Japandi minimalist desk overview
Under-desk cable management close-up
PC under desk on casters
Warm bias light glow detail

Key takeaways

  • Wireless everything (mouse, keyboard, headset) — eliminates the cables that ruin every surface.
  • Single 27-32" monitor or 34" ultrawide — never dual monitors for minimalism.
  • PC under the desk on casters or on a floating shelf — never on the desk surface.
  • Single warm bias light (2700K) only — RGB chaos is the opposite aesthetic.
  • Pass the "serving a purpose" test for every item on the desk — remove what fails.
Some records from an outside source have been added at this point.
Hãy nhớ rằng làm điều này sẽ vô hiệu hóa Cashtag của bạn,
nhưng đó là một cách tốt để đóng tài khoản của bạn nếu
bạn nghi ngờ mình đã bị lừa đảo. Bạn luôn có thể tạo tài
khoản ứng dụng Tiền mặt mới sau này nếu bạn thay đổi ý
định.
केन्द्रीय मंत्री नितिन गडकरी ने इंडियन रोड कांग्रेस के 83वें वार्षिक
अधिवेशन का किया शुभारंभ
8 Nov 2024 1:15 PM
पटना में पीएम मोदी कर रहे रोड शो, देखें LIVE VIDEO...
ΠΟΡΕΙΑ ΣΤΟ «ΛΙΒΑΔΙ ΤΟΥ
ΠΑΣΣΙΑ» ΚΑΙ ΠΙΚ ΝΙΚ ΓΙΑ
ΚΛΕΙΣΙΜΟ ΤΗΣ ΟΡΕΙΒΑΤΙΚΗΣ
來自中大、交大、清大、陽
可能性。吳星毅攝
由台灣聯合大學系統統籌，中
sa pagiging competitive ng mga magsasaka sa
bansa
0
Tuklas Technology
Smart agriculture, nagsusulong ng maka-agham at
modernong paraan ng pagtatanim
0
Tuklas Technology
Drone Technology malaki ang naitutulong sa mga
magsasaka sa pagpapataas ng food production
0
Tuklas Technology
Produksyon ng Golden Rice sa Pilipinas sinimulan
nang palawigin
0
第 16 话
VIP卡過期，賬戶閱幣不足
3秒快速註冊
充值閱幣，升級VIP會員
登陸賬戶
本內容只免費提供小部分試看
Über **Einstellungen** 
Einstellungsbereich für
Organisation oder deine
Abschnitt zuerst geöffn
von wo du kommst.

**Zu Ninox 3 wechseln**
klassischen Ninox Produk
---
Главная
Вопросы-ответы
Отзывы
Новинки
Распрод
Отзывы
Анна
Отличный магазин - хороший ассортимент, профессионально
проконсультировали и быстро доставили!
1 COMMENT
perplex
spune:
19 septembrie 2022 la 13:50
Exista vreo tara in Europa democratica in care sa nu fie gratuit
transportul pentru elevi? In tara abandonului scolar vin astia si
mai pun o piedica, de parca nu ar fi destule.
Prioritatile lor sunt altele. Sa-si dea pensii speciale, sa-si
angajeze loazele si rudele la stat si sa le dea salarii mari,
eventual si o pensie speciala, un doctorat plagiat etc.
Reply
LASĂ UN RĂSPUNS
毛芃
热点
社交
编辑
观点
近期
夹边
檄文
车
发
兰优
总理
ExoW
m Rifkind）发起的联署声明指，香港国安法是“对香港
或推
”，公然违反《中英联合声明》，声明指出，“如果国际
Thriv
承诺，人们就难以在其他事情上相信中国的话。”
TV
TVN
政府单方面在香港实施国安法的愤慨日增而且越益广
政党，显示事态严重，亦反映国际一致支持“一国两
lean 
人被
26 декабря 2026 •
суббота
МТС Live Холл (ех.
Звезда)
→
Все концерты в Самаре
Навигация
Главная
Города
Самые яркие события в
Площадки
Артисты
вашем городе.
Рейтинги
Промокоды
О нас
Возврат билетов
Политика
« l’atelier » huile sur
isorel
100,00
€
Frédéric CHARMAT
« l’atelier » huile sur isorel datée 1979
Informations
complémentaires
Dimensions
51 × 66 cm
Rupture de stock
Frequently asked questions

  • What are the core principles?
    Zero visible cables, single statement piece per area, neutral 2-3 tone palette, deliberate not bare. Every item must serve a clear purpose.
  • How do you hide cables on a desk?
    Three-layer approach — wireless peripherals remove surface cables, drop cable channels under the desk catch the rest, tube wraps bundle and route along the back of the desk frame.
  • Which wireless peripherals work best?
    Logitech G Pro X Superlight 2 (mouse), Logitech G915 TKL (keyboard), SteelSeries Arctis Nova Pro Wireless (headset), Logitech Powerplay (charging mousepad).
  • Single monitor or ultrawide?
    Both work. 27-32" 1440p OLED is the classic minimalist pick. 34" ultrawide OLED works for cinematic gaming + productivity. Dual monitors don't work for minimalism.
  • Where should the PC go?
    Under the desk on caster wheels (most popular), on a floating wall shelf (showcase), or hidden in a sideboard. Avoid putting the PC on the desk surface.
  • What lighting works?
    Single warm bias light (2700-3000K) behind monitor — Xiaomi Mi LED, BenQ ScreenBar. Avoid RGB ecosystems entirely.
  • Does minimalism hurt gaming performance?
    No. Wireless peripherals have closed the latency gap with wired (0.5ms polling on top-tier wireless). PC hardware is independent of aesthetic.
  • What does a minimalist setup cost in SA?
    Budget: R12k-R20k (desk + monitor + basic wireless). Mid: R25k-R45k. High-end: R60k+. PC cost separate.